EXERCISE OBJECTIVE:
Look for "wrist" in each line of the entries, and return the matching lines.

RECORDS FOR PROCESSING:
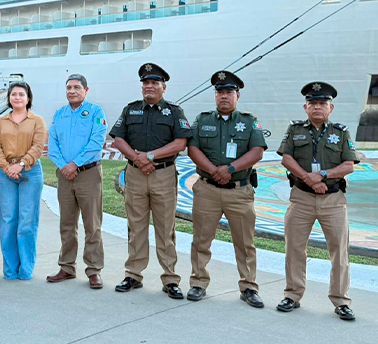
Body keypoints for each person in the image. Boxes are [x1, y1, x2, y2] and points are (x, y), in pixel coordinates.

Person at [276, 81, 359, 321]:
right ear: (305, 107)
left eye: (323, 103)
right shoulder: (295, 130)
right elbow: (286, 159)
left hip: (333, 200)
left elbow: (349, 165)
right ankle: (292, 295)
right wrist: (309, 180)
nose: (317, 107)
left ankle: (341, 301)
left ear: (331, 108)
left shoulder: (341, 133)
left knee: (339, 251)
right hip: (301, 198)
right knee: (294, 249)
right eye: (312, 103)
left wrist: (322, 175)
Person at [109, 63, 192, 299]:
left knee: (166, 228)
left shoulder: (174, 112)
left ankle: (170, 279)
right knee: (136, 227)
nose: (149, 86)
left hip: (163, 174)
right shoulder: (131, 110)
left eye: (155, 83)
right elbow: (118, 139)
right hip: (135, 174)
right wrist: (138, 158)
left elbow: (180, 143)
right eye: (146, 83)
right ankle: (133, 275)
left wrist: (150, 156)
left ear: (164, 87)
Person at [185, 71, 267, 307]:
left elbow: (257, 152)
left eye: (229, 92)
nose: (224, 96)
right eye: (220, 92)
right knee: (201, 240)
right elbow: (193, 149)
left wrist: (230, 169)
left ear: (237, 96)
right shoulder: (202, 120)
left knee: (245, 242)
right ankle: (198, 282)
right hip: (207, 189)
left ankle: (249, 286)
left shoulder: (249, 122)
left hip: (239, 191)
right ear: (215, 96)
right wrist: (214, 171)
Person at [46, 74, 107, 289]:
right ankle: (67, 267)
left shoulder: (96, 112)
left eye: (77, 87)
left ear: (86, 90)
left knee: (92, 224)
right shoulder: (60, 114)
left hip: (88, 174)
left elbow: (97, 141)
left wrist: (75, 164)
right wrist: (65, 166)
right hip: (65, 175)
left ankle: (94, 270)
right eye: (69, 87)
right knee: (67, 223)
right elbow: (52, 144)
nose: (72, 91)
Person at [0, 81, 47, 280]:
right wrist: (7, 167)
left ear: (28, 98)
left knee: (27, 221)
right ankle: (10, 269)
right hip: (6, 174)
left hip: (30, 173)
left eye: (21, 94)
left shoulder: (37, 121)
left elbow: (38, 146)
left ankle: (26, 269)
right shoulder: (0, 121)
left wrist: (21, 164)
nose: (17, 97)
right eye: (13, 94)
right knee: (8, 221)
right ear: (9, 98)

REPLY TO THE TASK:
right wrist: (309, 180)
left wrist: (322, 175)
right wrist: (138, 158)
left wrist: (150, 156)
left wrist: (230, 169)
right wrist: (214, 171)
left wrist: (75, 164)
right wrist: (65, 166)
right wrist: (7, 167)
left wrist: (21, 164)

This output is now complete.